Why Use Gene Therapy to Treat CF?
The basic concept of gene therapy involves introducing a gene into target cells to cure, prevent or slow down the progression of a disease.
CF is a good candidate for this technology as it is primarily caused by mutations in a single gene known as CFTR. A normal copy of the CFTR gene could be delivered to patients via a nebuliser, breathing the therapy into the lungs; a simple approach not requiring any invasive techniques or surgery.
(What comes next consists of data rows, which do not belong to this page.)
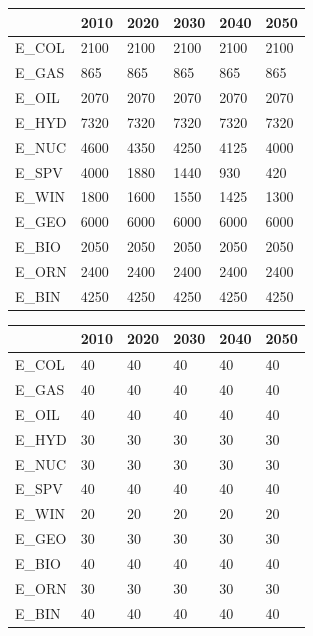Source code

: \documentclass[10pt,a4paper,titlepage,dvipdfmx]{book}
\begin{document}
\begin{itemize}
\begin{tabularx}{\textwidth}{|
p{}|
p{}|
p{}|
p{}|
p{}|
p{}|} 
\caption{\label{tab:IniInvCos}Initial investment cost (\$/MW)} \\
\hline 
  & 2010 & 2020 & 2030 & 2040 & 2050 \\\hline 
E\_COL & 2100 & 2100 & 2100 & 2100 & 2100 \\\hline 
E\_GAS & 865 & 865 & 865 & 865 & 865 \\\hline 
E\_OIL & 2070 & 2070 & 2070 & 2070 & 2070 \\\hline 
E\_HYD & 7320 & 7320 & 7320 & 7320 & 7320 \\\hline 
E\_NUC & 4600 & 4350 & 4250 & 4125 & 4000 \\\hline 
E\_SPV & 4000 & 1880 & 1440 & 930 & 420 \\\hline 
E\_WIN & 1800 & 1600 & 1550 & 1425 & 1300 \\\hline 
E\_GEO & 6000 & 6000 & 6000 & 6000 & 6000 \\\hline 
E\_BIO & 2050 & 2050 & 2050 & 2050 & 2050 \\\hline 
E\_ORN & 2400 & 2400 & 2400 & 2400 & 2400 \\\hline 
E\_BIN & 4250 & 4250 & 4250 & 4250 & 4250 \\\hline 
\end{tabularx}

\begin{tabularx}{\textwidth}{|
p{}|
p{}|
p{}|
p{}|
p{}|
p{}|}
\caption{\label{tab:LifTim}Life time (year)} \\
 \hline 
  & 2010 & 2020 & 2030 & 2040 & 2050 \\\hline 
E\_COL & 40 & 40 & 40 & 40 & 40 \\\hline 
E\_GAS & 40 & 40 & 40 & 40 & 40 \\\hline 
E\_OIL & 40 & 40 & 40 & 40 & 40 \\\hline 
E\_HYD & 30 & 30 & 30 & 30 & 30 \\\hline 
E\_NUC & 30 & 30 & 30 & 30 & 30 \\\hline 
E\_SPV & 40 & 40 & 40 & 40 & 40 \\\hline 
E\_WIN & 20 & 20 & 20 & 20 & 20 \\\hline 
E\_GEO & 30 & 30 & 30 & 30 & 30 \\\hline 
E\_BIO & 40 & 40 & 40 & 40 & 40 \\\hline 
E\_ORN & 30 & 30 & 30 & 30 & 30 \\\hline 
E\_BIN & 40 & 40 & 40 & 40 & 40 \\\hline 
\end{tabularx}


\end{itemize}
\end{document}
This approach would directly target the cause of the disease and could correct many aspects of the complex lung pathology we often see in CF.
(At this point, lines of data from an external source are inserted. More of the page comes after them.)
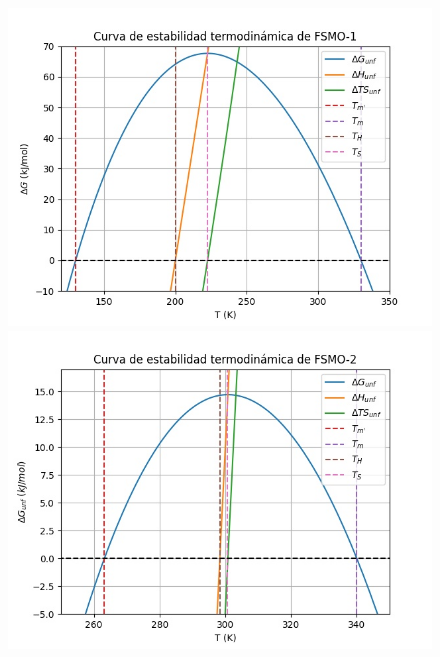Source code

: \documentclass{article}
\begin{document}
    \begin{figure}[h!]
        \centering
        \begin{minipage}[b]{0.45\textwidth}
            \centering
          \includegraphics[scale=0.5]{g1.jpeg}
        \end{minipage}
        \begin{minipage}[b]{0.45\textwidth}
            \centering
          \includegraphics[scale=0.5]{fsmo21.jpeg}
        \end{minipage}
        \begin{minipage}[b]{0.45\textwidth}
            \centering

\end{minipage}
\end{figure}
\end{document}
A single therapy to treat the underlying defect could greatly reduce the high therapeutic burden of daily physiotherapy, and multiple nebuliser treatments with other drugs that treat some of the symptoms of their disease that CF patients currently have to endure.
One benefit of the gene therapy approach is that one therapy might be suitable to treat subjects with any mutation in the CFTR gene, meaning that a single treatment strategy would be relevant to all CF patients.
Soon after the cloning of the CFTR gene, proof-of-principle for the gene therapy approach was established when the primary problem in CF (a failure to move chloride ions across the cell membrane of affected cells) was corrected after delivery of a functional copy of human CFTR gene to cells isolated from CF patients (Drumm, et al., 1990, Rich, et al., 1990), and to the lungs of mice suffering from CF (Alton, et al., 1993, Hyde, et al., 1993).
Studies in humans followed quickly. Gene therapy for CF has been tested in humans using both liposomes and viruses to deliver the CFTR gene. Five of the liposome trials were undertaken by members of the UK CF Gene Therapy Consortium (Caplen et al., 1995, Gill et al., 1997, Porteous et al., 1997, Alton et al., 1999, Hyde et al., 2000). These early liposome studies showed that gene therapy was safe and worked in principle. However, in these early studies, the effects were too small to have any real therapeutic benefit and only lasted for a few days.
As we improved the liposome approach, we eventually developed a formulation that lasted for many months (Hyde et al., 2008) which when tested in CF patients was shown to halt their decline in lung function (Alton et al., 2015).
Our most advanced form of gene therapy uses a novel viral gene transfer vector that appears to work considerably better than the liposome approach.